Sejak kecil anak perempuan kita diajarkan bagaimana cara memasak agar menjadi istri yang baik, bukan supaya kelak mereka akan menjadi chef profesional. Perempuan diajarkan membersihkan pakaian, mencuci piring, dan merawat rumah, bukan supaya mereka bisa dipercaya menjadi manajer resort, tapi karena dipersiapkan untuk menjadi pasangan suami.
Anak perempuan kita jarang sekali diajari berpikir bahwa kelak mereka bisa jadi astronot, presiden, penemu obat HIV, arkeolog, penjelajah, pembuat mesin antariksa, sehingga dalam pikiran mereka hanya ada keinginan untuk menjadi istri dan menganggap bahwa tinggal di rumah adalah satu-satunya pilihan karier yang paling benar.
Perempuan semestinya diberikan kebebasan dan didukung untuk mencapai potensi terbaiknya.

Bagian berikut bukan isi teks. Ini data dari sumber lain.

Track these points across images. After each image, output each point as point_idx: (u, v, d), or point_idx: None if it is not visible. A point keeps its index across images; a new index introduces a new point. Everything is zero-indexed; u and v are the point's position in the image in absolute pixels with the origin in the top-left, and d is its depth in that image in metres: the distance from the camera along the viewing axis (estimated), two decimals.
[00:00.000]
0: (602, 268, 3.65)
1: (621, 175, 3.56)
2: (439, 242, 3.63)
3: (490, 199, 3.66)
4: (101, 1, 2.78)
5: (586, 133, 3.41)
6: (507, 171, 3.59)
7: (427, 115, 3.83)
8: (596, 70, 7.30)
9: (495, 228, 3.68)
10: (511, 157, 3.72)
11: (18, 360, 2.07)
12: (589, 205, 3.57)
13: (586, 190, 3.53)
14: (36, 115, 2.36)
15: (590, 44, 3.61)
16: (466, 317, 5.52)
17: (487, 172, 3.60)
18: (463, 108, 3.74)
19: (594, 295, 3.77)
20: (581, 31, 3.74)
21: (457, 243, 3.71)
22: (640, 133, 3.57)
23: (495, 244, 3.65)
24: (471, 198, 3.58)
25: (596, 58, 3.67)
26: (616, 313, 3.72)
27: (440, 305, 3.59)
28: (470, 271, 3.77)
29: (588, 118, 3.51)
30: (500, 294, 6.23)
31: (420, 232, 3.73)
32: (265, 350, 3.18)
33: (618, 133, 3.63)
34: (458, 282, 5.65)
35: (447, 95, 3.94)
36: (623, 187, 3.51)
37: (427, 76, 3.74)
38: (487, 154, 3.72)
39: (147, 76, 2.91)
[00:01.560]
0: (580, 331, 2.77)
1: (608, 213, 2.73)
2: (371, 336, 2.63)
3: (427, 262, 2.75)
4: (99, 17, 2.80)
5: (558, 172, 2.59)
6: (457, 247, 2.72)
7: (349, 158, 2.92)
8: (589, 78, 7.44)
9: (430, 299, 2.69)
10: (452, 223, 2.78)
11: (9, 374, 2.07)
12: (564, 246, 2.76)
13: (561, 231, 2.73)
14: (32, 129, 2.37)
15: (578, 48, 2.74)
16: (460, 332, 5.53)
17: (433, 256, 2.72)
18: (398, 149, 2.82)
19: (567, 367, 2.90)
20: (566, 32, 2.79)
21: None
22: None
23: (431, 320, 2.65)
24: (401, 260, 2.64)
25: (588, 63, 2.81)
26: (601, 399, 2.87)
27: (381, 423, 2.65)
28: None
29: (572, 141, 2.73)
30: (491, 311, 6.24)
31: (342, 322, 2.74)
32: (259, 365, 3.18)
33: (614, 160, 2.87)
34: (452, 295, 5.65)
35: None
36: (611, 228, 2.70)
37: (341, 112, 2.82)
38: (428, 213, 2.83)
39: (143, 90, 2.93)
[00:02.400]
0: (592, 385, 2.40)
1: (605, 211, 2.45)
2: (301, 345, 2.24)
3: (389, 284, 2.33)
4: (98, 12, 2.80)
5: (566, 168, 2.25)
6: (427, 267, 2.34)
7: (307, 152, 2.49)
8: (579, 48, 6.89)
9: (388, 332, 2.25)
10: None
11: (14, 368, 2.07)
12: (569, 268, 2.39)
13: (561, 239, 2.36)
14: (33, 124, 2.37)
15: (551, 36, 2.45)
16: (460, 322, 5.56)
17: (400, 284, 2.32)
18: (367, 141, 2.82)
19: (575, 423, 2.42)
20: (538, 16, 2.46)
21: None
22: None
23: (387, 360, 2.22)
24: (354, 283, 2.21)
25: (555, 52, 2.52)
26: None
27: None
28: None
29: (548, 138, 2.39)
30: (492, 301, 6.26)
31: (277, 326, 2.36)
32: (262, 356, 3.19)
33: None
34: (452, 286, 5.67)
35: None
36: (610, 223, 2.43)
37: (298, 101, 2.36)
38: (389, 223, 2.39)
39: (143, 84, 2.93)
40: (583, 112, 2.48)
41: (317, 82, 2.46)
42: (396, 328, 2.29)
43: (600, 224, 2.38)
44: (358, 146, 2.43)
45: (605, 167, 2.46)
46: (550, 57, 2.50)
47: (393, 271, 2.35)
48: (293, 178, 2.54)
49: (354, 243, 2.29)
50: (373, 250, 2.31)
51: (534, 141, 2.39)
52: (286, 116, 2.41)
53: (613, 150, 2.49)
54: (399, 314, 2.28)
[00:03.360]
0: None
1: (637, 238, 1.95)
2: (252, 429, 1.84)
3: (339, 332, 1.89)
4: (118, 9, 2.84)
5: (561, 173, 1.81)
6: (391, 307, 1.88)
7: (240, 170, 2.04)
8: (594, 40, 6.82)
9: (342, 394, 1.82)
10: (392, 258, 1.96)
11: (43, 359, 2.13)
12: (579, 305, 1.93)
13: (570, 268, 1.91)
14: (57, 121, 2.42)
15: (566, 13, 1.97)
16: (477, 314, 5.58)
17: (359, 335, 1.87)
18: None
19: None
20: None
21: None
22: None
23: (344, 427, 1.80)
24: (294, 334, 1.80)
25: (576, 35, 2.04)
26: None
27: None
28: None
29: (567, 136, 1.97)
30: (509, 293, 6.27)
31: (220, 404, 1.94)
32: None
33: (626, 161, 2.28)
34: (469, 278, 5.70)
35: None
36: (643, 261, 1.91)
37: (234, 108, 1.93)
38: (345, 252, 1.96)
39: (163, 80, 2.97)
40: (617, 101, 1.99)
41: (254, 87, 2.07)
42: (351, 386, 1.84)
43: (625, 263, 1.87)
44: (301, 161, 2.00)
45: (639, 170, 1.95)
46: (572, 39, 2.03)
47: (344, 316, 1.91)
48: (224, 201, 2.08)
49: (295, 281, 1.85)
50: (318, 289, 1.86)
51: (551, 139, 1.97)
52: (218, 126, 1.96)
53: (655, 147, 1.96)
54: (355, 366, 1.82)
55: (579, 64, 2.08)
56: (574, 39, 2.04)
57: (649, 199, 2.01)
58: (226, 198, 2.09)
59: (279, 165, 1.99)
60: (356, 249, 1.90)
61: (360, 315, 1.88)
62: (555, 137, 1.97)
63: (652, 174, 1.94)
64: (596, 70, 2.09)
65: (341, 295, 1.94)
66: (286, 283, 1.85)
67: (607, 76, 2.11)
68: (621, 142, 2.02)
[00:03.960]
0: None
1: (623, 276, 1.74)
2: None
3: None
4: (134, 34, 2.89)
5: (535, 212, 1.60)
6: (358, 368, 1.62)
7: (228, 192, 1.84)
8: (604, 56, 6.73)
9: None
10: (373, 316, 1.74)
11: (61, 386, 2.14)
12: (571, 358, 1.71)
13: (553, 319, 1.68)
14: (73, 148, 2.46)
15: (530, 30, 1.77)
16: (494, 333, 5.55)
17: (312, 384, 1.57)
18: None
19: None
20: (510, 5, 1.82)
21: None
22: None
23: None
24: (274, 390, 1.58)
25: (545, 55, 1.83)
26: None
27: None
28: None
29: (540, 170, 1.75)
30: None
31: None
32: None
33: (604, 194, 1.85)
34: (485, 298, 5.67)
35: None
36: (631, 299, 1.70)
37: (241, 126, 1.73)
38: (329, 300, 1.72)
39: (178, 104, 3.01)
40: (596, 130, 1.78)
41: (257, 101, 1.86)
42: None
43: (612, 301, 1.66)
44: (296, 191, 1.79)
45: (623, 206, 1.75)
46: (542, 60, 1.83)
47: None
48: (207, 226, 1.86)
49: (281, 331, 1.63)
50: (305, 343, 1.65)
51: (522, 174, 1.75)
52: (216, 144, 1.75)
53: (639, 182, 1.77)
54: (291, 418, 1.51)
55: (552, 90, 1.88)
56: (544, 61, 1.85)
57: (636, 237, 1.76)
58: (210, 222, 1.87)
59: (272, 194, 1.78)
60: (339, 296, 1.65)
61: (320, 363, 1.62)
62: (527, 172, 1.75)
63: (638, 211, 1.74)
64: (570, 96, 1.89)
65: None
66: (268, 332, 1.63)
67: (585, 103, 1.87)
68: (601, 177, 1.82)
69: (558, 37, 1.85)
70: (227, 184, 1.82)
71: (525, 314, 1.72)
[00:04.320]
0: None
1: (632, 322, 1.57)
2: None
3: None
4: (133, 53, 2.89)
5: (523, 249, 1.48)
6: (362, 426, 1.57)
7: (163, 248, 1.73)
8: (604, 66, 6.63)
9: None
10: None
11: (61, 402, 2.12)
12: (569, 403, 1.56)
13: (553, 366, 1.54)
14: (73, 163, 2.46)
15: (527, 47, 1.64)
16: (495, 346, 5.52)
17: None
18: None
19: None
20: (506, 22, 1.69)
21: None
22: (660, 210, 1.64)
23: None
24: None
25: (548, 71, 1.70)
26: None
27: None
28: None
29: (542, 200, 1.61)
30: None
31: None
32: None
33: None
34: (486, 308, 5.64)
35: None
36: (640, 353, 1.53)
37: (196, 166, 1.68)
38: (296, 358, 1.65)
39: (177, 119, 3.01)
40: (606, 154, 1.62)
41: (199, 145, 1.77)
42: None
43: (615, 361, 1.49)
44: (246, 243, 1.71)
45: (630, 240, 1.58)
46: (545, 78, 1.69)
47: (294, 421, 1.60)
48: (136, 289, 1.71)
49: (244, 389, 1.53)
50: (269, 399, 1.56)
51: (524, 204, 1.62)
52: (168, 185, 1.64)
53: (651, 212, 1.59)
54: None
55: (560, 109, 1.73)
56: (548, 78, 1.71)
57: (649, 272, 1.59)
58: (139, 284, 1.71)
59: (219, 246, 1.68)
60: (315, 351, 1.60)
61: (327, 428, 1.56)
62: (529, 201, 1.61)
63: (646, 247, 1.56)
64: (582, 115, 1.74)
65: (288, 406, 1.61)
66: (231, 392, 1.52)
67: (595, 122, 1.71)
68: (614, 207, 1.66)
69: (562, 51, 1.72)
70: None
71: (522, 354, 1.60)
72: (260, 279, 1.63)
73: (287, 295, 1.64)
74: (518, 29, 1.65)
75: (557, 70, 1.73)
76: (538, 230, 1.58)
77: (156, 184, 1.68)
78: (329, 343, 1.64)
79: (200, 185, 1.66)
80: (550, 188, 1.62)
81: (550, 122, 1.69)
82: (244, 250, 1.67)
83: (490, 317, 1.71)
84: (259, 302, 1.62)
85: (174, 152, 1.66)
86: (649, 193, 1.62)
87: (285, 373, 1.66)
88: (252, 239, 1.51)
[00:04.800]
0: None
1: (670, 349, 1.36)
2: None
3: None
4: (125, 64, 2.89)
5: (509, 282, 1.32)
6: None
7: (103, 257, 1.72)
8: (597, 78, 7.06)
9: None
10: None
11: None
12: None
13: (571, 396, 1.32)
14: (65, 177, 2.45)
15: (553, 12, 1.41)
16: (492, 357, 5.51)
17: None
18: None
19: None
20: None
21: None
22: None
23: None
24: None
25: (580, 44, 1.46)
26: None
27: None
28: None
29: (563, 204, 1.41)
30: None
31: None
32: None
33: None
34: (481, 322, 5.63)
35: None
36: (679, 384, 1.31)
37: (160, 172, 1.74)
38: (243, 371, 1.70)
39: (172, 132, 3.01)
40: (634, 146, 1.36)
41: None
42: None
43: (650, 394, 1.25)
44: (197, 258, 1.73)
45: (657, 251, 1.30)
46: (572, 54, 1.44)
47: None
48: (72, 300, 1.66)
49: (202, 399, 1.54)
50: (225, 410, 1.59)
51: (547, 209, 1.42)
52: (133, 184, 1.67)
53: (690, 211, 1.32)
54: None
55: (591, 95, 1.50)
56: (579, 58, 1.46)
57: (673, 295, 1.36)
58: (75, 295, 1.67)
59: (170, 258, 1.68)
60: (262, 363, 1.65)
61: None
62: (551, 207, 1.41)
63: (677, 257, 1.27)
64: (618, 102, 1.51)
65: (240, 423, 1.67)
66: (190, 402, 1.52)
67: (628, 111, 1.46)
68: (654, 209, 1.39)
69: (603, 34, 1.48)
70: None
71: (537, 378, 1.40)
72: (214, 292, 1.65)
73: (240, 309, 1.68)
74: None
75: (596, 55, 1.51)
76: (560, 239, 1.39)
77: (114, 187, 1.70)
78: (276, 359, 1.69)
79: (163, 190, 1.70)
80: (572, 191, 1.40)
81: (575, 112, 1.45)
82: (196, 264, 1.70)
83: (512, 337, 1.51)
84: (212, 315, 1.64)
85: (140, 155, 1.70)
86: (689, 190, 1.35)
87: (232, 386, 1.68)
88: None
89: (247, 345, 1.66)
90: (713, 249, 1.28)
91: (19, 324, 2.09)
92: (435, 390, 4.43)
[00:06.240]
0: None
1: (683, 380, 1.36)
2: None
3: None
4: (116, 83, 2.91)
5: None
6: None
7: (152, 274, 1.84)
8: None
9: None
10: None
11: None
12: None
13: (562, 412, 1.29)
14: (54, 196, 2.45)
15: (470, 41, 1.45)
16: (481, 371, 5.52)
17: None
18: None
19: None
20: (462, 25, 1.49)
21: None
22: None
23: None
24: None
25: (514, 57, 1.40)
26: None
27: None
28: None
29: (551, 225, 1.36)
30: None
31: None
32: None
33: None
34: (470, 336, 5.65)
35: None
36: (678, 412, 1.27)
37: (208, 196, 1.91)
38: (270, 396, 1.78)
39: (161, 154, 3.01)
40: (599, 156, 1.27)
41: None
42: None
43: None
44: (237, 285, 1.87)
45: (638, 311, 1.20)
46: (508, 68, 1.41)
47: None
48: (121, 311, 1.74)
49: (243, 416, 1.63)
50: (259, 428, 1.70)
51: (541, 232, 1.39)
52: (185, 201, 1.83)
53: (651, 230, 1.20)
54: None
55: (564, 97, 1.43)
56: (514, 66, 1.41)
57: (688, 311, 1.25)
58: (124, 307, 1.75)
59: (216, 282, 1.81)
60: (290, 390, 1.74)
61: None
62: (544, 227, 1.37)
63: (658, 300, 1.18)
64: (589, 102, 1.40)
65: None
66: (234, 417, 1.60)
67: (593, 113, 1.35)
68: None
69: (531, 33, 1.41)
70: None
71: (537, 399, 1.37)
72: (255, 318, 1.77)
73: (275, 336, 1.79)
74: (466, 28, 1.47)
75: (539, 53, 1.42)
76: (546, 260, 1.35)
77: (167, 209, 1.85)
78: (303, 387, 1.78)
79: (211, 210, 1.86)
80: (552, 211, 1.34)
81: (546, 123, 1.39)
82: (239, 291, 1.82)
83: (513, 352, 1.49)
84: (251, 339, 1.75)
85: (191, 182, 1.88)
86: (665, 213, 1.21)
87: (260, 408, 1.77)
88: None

Jika dia mau memilih jadi ibu rumah tangga, memiliki anak, dan melayani suami ya didukung, selama pilihan itu dibuat dengan sadar tanpa paksaan. Di sisi lain, jika mereka ingin jadi peneliti teknologi stem cell, membangun roket ramah lingkungan, menemukan obat kanker, mencegah global warming, atau presiden, para perempuan ini semestinya didukung.
Pacar saya adalah pecandu Matematika dan Fisika, untuk itu saya mendorongnya untuk kembali menekuni dan belajar STEM, bukan karena saya ingin jadi penyelamat atau mesias atau sok-sokan biar dibilang pacar suportif, tapi karena saya pikir dia punya potensi untuk jadi lebih dari hari ini. Dia mudah menyerap apa pun yang ia baca, mengahafal yang ia dengar, dan memahami yang ia kerjakan.
Saya percaya bahwa alih-alih membuat gerakan “Yuk, nikah muda” (sekali lagi tak ada salahnya dengan nikah muda), ada baiknya kita mendorong anak-anak perempuan di seluruh Indonesia untuk maju dengan memberikan alternatif karier di masa depan. Bahwa mereka bisa jadi pembuat senjata, arsitek gedung pembangkit listrik ramah lingkungan, penangkar hewan langka, peneliti pemanasan global, atau bahkan jadi jenderal.
Dengan menunjukkan bahwa ada banyak perempuan yang berhasil dan sukses memberikan sumbangan peradaban melalui sains dan teknologi, saya yakin kita bisa membuat perempuan indonesia jauh lebih berdaya, lebih berdaulat, dan ujung-ujungnya … saya sebagai laki-laki bisa memilih jadi bapak rumah tangga.
Istri bekerja, suami sebagai pakar peradaban main PS4 di rumah saja.